Tanpa berani menolak, Mbak Marni akhirnya membawa Dyah masuk ke dalam rumah. Ia merasa iba pada Dyah, namun ia tidak bisa berbuat apa-apa. Ia hanyalah seorang pengasuh, tidak memiliki kekuatan untuk melawan kehendak majikannya, apalagi di depan Anton yang kini memiliki pengaruh besar di rumah ini.
Tanpa terasa, air mata Dyah menetes di pipinya, membasahi pipinya yang mulus. Ia merasa sedih dan terasingkan di rumahnya sendiri, seperti orang asing yang tidak diundang.
"Sabar ya, Mbak Dyah!" kata Mbak Marni setelah sampai di kamar Dyah, suaranya lirih dan penuh simpati. Ia berusaha menenangkan Dyah yang sedang bersedih, meskipun ia sendiri merasa hatinya hancur melihat Dyah diperlakukan seperti itu.
"Bapak sekarang berubah, Mbak Mar, setelah ada Anton!" kata Dyah sambil mengusap air matanya, suaranya tercekat, penuh dengan kekecewaan dan kesedihan yang mendalam.

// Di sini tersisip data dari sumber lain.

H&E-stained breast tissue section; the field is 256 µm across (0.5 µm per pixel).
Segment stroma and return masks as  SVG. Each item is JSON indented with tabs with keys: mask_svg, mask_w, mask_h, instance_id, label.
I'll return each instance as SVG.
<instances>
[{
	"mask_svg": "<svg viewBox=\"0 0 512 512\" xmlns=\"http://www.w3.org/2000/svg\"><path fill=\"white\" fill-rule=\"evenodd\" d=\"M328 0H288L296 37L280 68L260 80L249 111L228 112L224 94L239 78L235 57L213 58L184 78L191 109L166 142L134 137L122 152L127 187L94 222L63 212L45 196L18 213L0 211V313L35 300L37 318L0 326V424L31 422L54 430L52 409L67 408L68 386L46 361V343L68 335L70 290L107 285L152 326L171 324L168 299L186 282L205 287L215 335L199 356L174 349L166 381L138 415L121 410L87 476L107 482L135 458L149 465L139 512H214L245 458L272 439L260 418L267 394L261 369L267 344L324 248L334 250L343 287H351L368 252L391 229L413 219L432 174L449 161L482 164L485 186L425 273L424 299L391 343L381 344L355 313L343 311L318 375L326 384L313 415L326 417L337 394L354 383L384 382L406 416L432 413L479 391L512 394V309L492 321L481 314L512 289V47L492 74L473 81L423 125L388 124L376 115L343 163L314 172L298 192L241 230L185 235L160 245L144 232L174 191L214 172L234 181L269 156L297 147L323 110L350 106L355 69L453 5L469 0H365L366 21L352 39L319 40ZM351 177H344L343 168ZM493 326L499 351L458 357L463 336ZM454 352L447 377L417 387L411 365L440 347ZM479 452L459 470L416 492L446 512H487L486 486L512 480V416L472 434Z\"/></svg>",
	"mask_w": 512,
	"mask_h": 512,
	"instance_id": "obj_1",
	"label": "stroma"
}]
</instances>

Ia merasa kehilangan sosok ayahnya yang dulu selalu menyayanginya, melindunginya, dan menuruti segala keinginannya.
"Mbak Dyah harus sabar ya, mungkin ini ujian dari Allah. Suatu saat nanti, ujian ini pasti akan berakhir!" kata Mbak Marni sendu, berusaha memberikan semangat pada Dyah, meskipun ia sendiri tidak tahu kapan ujian ini akan berakhir, dan bagaimana cara menghadapi Anton yang semakin hari semakin menunjukkan kekuasaannya.
Memang, semenjak kehadiran Anton, banyak hal yang berubah di rumah ini. Suasana yang dulu hangat dan penuh kasih sayang, kini terasa dingin dan penuh ketegangan, seperti rumah hantu yang ditinggalkan penghuninya.